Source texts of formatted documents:

□ □ □ □

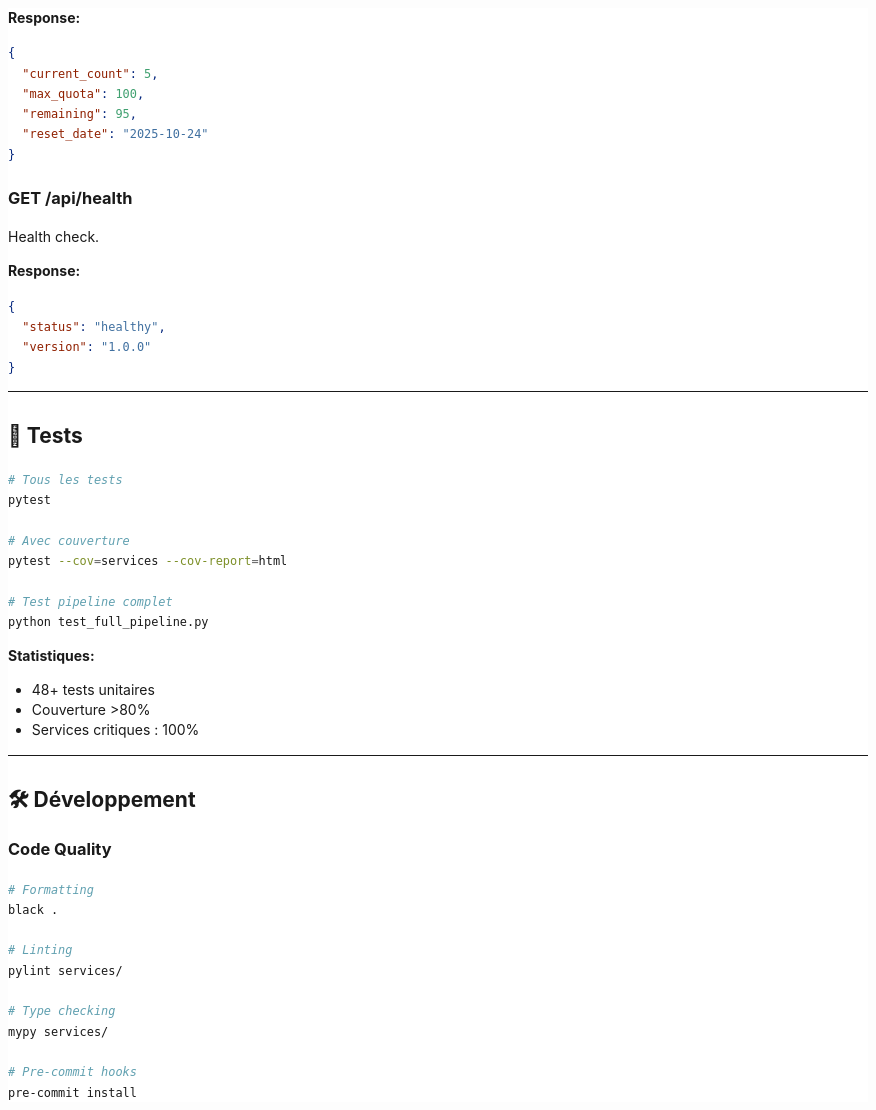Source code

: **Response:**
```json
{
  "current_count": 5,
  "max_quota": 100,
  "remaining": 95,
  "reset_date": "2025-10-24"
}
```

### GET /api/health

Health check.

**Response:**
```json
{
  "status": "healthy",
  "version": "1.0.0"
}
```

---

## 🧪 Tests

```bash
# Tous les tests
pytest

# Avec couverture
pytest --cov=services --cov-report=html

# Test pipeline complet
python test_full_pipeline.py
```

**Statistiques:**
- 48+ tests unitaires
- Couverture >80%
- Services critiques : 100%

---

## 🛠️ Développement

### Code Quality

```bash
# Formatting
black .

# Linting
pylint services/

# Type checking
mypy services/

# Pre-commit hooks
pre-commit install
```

□ □ □ □

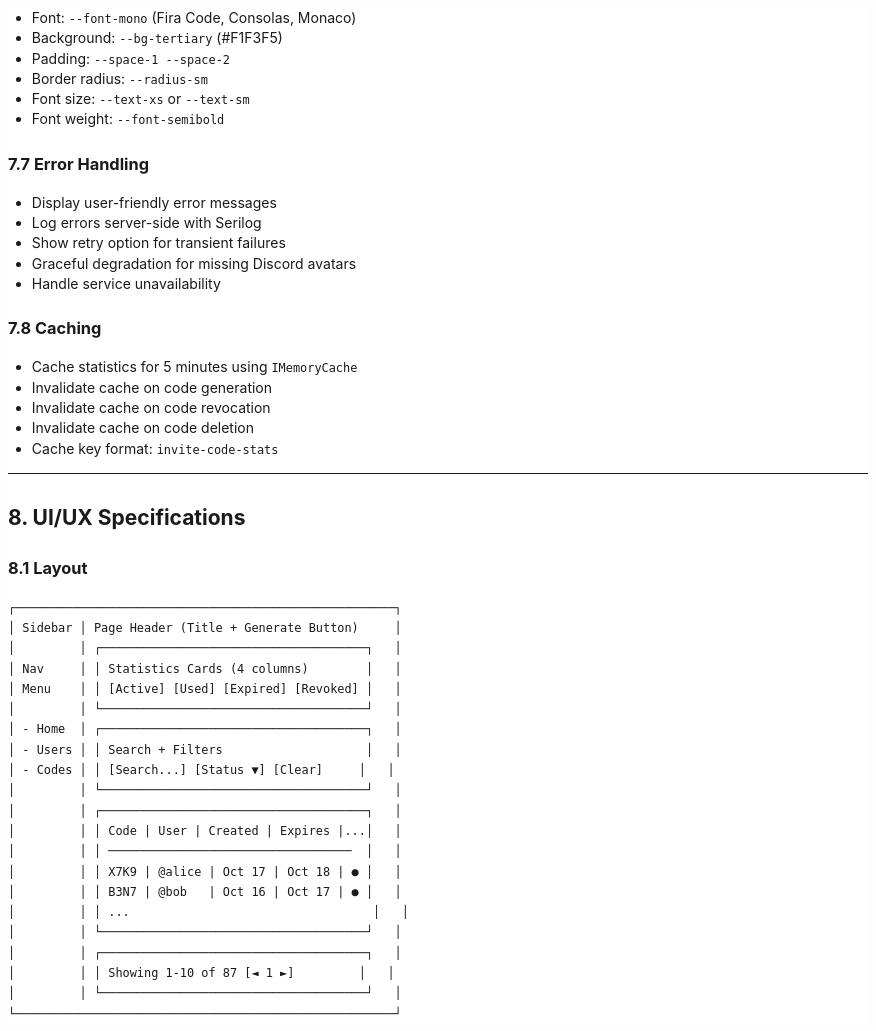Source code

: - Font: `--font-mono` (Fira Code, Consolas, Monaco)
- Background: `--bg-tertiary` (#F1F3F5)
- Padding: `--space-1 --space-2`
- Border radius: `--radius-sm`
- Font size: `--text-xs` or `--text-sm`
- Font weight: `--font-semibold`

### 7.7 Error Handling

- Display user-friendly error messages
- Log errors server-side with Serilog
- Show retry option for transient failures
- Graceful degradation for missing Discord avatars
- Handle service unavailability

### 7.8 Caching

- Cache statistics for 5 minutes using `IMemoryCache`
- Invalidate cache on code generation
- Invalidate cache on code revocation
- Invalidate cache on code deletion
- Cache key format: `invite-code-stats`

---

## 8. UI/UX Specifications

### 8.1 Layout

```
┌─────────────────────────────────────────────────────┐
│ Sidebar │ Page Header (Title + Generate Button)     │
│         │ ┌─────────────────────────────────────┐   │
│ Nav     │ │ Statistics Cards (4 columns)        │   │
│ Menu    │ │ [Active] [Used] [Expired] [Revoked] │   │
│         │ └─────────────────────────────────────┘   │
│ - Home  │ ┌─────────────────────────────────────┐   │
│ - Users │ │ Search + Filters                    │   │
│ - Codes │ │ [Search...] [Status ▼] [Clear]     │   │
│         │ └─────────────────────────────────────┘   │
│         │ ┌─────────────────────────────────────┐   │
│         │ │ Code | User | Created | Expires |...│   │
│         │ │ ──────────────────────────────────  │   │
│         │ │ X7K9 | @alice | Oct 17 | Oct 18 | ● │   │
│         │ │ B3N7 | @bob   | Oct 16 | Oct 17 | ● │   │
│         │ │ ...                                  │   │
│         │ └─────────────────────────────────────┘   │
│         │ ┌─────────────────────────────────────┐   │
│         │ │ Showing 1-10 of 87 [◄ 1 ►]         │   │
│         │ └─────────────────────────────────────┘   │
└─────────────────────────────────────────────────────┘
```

□ □ □ □

_Problem description_. Go through the entries and return each line where the word "pytest" occurs.

_Your response_.
pytest
pytest --cov=services --cov-report=html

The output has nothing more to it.